There are a few cases when the @Transactional
annotation is not working. E.g. it can be used only when Transaction Management is enabled, when the annotation is used on a public method, and when the annotated method is being called from outside that class.
To test if a @Transactional
annotation is doing its job, we can check whether the TransactionManager
calls rollback()
or commit()
. All we need is to mock the transaction manager (Note: the mock needs to be deeply stubbed!) and verify which method is being called.
For one-to-many relationships, the DB entity model requires a foreign key on the owning side of the relationship. The reverse side of the relationship is not explicit in the DB entity model.
JPA helps in allowing to model the reverse side via the @OneToMany
annotation. However in order to have JPA know about any change on the reverse side of the relationship, a DB roundtrip is necessary.
In order to test, if both sides of the relationship are set up correctly, we need to simulate the DB roundtrip.
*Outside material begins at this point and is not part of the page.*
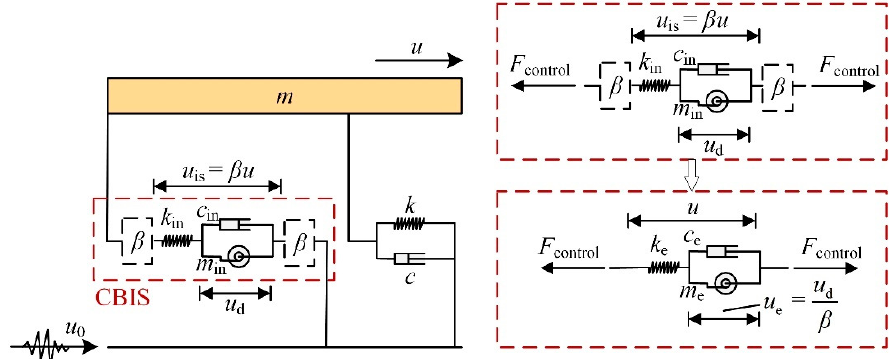
Figure 4. Schematic of the single-degree-of-freedom (SDOF) structure with a cable-bracing inerter system (CBIS).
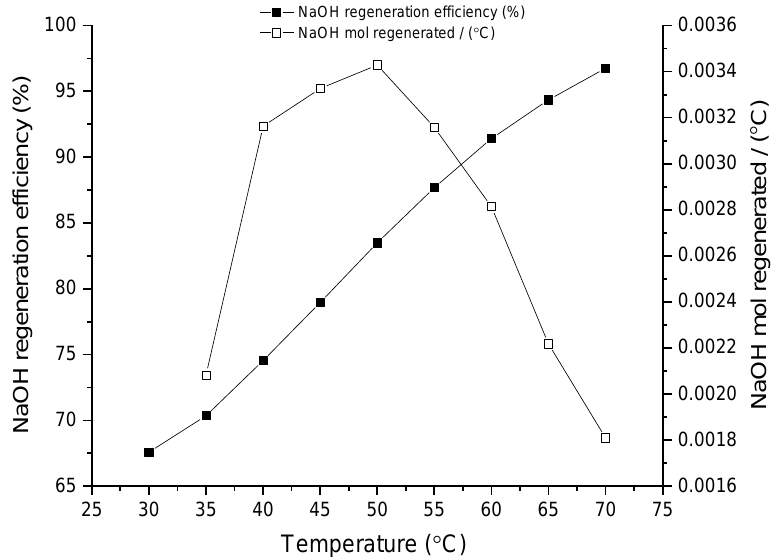
Figure 3. Influence of temperature on NaOH regeneration. Experiments carried out at R = 1.2 and t = 30 min.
For that we can autowire a TestEntityManager
into the test and call refresh()
before we check, whether the reverse side of the relationship has been updated by any manipulation on its owning side.
Note: any additions to or removals from the relationship have to be done on the owning side only.
There once was an ORM framework (EOF: Entity Object Framework), which abstracted away from any DB artifacts and handled bi-directional relationships entirely on the ORM layer--with no DB roundtrip required. It used such beautiful method names like addObjectToBothSidesOfRelationshipWithKey()
, but these times are long gone. For now you as a Java developer need to be bothered at all times about the underlying entity model of the database.